Store the gun with the barrel facing the bottom of the gun safe so excess oil doesn’t seep into the stock. Over time, gun oil ruins wooden stocks. Don’t store a modern weapon in a gun case, which holds moisture and can lead to a rust on rifles and shotguns.
Gunsmiths advises against using sprays like WD-40 because they harden and are difficult to remove before the next season.
BOOTS: Most rubber-boot makers advise washing boots in mild soap and water, then drying thoroughly before storing. Some manufacturers make a rubber conditioner that can help increase the life of the boots, and they warn against using vinyl preservatives.
Years ago, veteran Timberton Club swamp hunter Jeff Rouillier said to remember the inside. He sprays the inside of the boots with Lysol, then drys them and hangs then upside down in a dark, cool closet. He said light and heat are the enemies of rubber.
AMMO: Three years ago, Winchester pro Joe Marshall said ammo and powder are easy to keep from season to season. He uses 50-caliber military cans. The cans are rustproof, waterproof and airtight.
“Make sure the ammo is dry and free of rust, then store in a cool, dry place out of direct sunlight, and you will have it ready for next year,” he said.
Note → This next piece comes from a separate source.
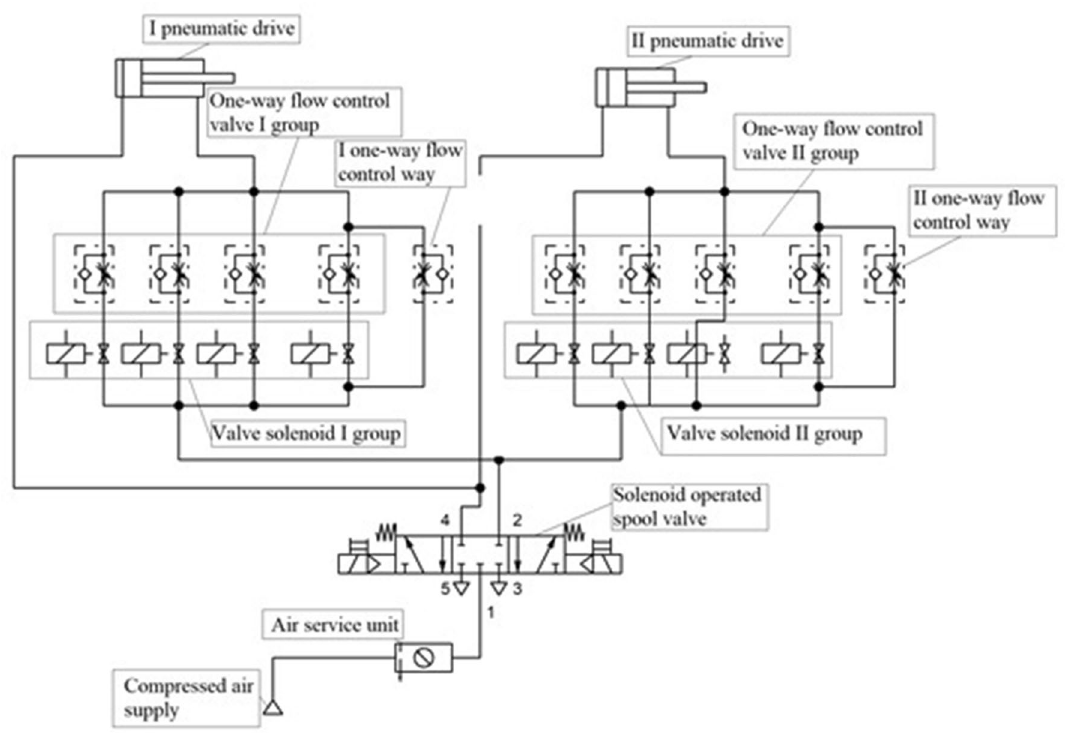
Figure 1. Schematic representation of the pneumatic control system used to steer the author’s patented rehabilitation device [FluidSIM-P 5.0, Festo: https:// www. festo- didac tic. com/ int- en/ servi ces/ print ed- media/ manua ls/ fluid sim-5- user- guide. htm? fbid= aW50L mVuLj U1Ny4 xNy4z Mi44M jguNz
DUCK CALLS: Eli Haydel, a Louisianian known worldwide for his game calls, said cleaning calls is a must.
His advises seperating the large barrel from the call’s small barrel. Then wash both in a mild, warm-water soapy solution, rinse and dry with paper towels.
Haydel said the reeds need to be cleaned because, “Duck hunters get up early in the morning and eat things like honey buns and biscuits and drink Cokes and coffee with sugar in it in the blinds. This is not good for a call. Depending on where you store the call, the food particles can get moldy and ruin a call.”
To clean the reeds, he said, run paper towels between the reeds and the seat where reeds meet the small barrel of the call “and floss them like you would your teeth.”
DECOYS: Herter’s Decoys expert Don Zubke said rodents like to make nests from decoys and this is the biggest problem in storing them from season to season.
Zubke said to remove all lines and weights and clean decoys in warm, soapy water, then dry and store in a cool, dry, out-of-the- sunlight spot. He added that rubber conditioners can be used on rubber decoys.
FIBERGLASS: Chalmette pirogue maker Ron Chapman said, when storing fiberglass, it’s important to remove any wood on the gunnels to prevent termites from getting to the boat.
In a 2001 story, Chapman said, “If you’re going to hang a pirogue, then use the front and back handles, then secure a line through the girth (the middle) of the pirogue to prevent warping. And avoid storing anything in the boat for extended periods.”
He recommended using Penetrol, an additive that preserves the Gel coat, on the exterior.
CLOTHING: Sweat, dirt, mud and water are parts of Louisiana hunting. You’ve washed all the clothing you’ve worn next to your skin.
The more expensive outerwear needs tending, too. Fighting mildew is important. The best way is to follow the manufacturer’s care labels. Make sure the clothes are clean and dry, then store them in airtight containers in a closet.